Em 2019 foi publicado o EFFORT Trial, um estudo randomizado que avaliou o suporte nutricional individualizado em pacientes hospitalizados sob risco de desnutrição. Recentemente, uma subanálise desse estudo com enfoque em pacientes com IC foi publicado. Nessa subanálise, 645 pacientes foram randomizados para receber a alimentação usual do hospital (grupo controle, n=321) ou uma alimentação individualizada com objetivos diários de proteínas e calorias (grupo intervenção, n=324). A inclusão foi baseada na ferramenta Nutritional Risk Screening 2002 (NRS) que apresenta 2 componentes: triagem para risco nutricional (perda de peso, índice de massa corporal IMC, ingestão de alimentos) e gravidade da doença, variando de 0 (necessidades nutricionais normais) a leve, moderado e grave.
No estudo, o objetivo proteico diário variou de 0,8 g/Kg para 1,5 g/Kg e o plano de alimentação foi realizado por uma equipe multidisciplinar e incluiu alimentos da preferência dos pacientes com adição de suplementos nutricionais. A avaliação nutricional era realizada a cada 24 – 48 horas e no momento da alta o paciente também recebia um aconselhamento nutricional. O grupo controle se alimentava conforme o desejo do paciente, sem recomendação nutricional ou restrição salina adicional.
A maioria dos pacientes incluídos apresentavam mais de 70 anos de idade e possuíam um escore NRS elevado > 3. Um típico paciente com escore 3 seria aquele com idade > 70 anos, perda de peso leve ou ingesta alimentar baixa e que possui IC e outra comorbidade associada (p.ex. diabetes). Já um paciente NRS > 4 apresenta uma perda de peso > 5% em 2 meses ou IMC entre 18,5 – 20,5 Kg/m2 e ingesta alimentar 25 – 50% menor que o normal adicionado a uma doença grave (p.ex. AVC, leucemia, pneumonia severa).
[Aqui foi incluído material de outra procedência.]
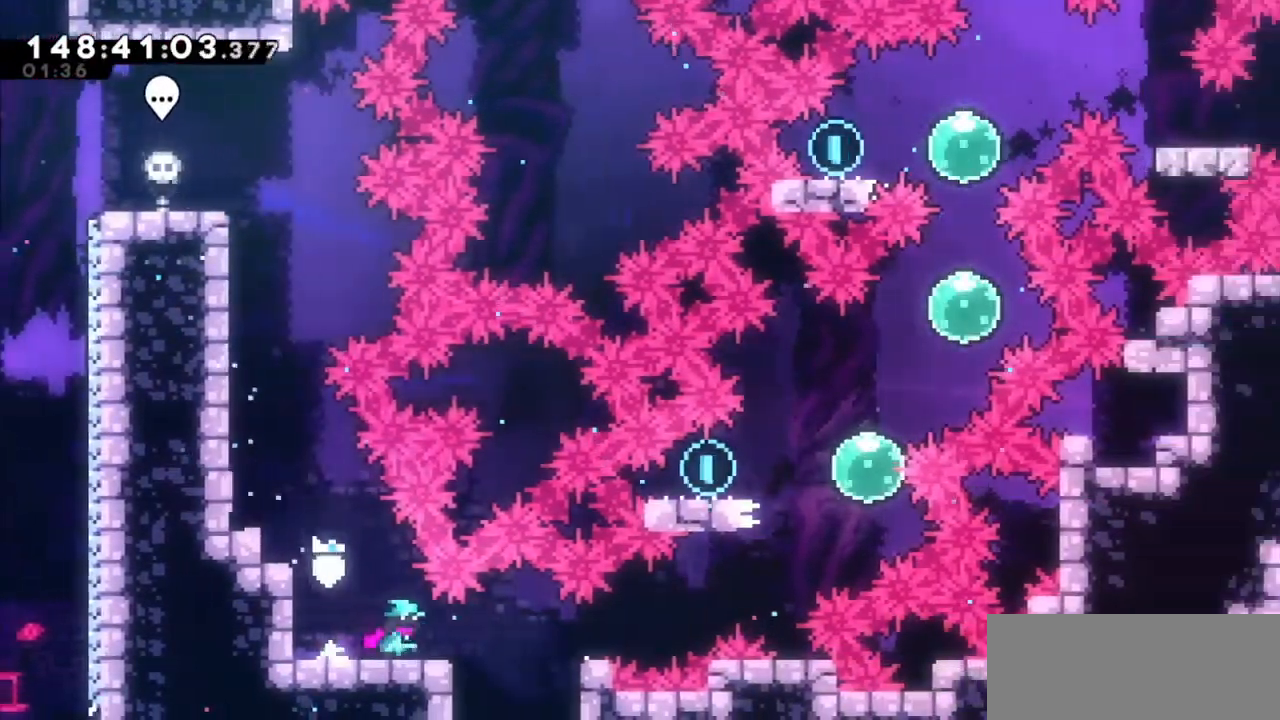
{"keys": ["right"], "events": [[100, "right", "down"], [167, "dash", "down"], [300, "dash", "up"], [334, "jump2", "down"], [467, "jump2", "up"]]}
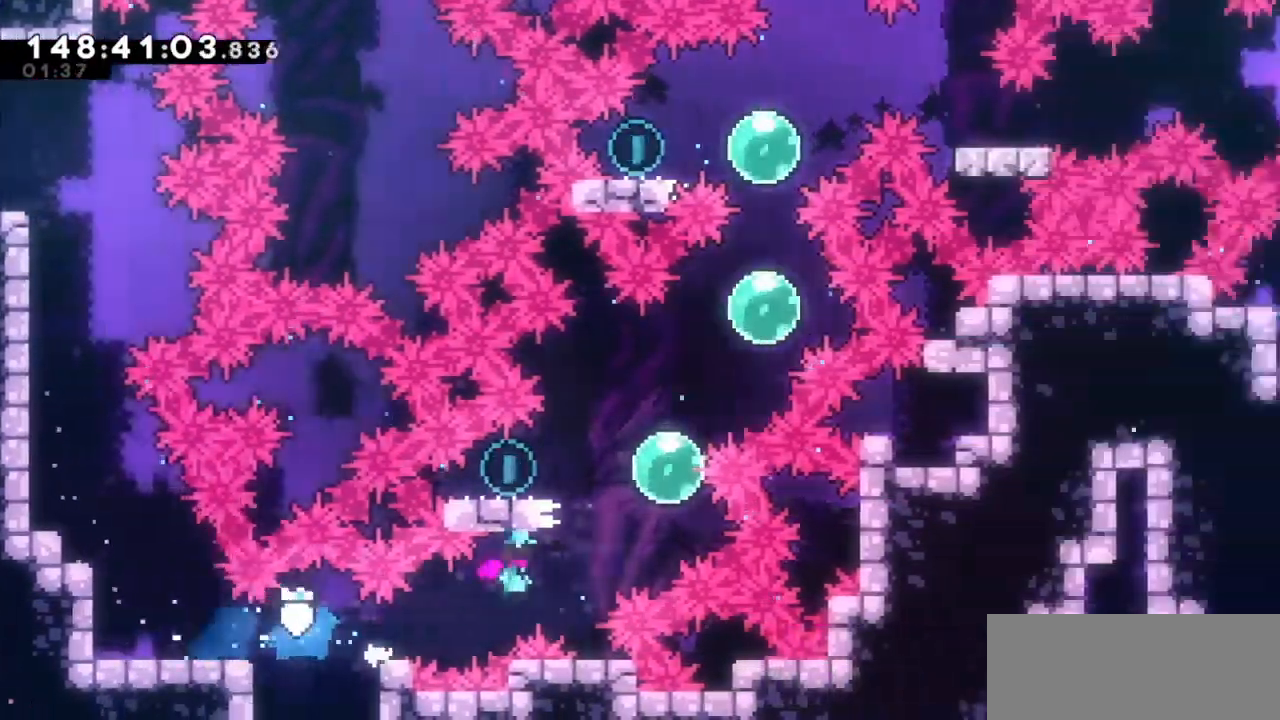
{"keys": ["jump2", "right"], "events": [[33, "up", "down"], [66, "dash", "down"], [200, "dash", "up"], [267, "up", "up"], [300, "dash", "down"], [300, "left", "down"], [300, "right", "up"], [433, "dash", "up"], [500, "jump2", "down"], [500, "left", "up"], [500, "right", "down"]]}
Os resultados desse estudo demonstraram que aqueles pacientes sob maior risco nutricional apresentaram uma maior taxa de mortalidade. Pacientes com NRS> 4 apresentaram uma taxa de mortalidade 65% maior em 180 dias. Dentre as variáveis que avaliam o risco nutricional, a baixa ingestão alimentar esteve fortemente associada com a mortalidade. Além disso, o grupo intervenção apresentou um consumo energético superior ao grupo controle (1.419 vs 1190 Kcal) e também maior quantidade de proteínas. Em 30 dias, a mortalidade do grupo intervenção foi menor quando comparada ao grupo controle (8,4% vs 14,8%). O grupo que obteve maior benefício do suporte nutricional foi aquele sob maios risco de desnutrição (NRS > 4).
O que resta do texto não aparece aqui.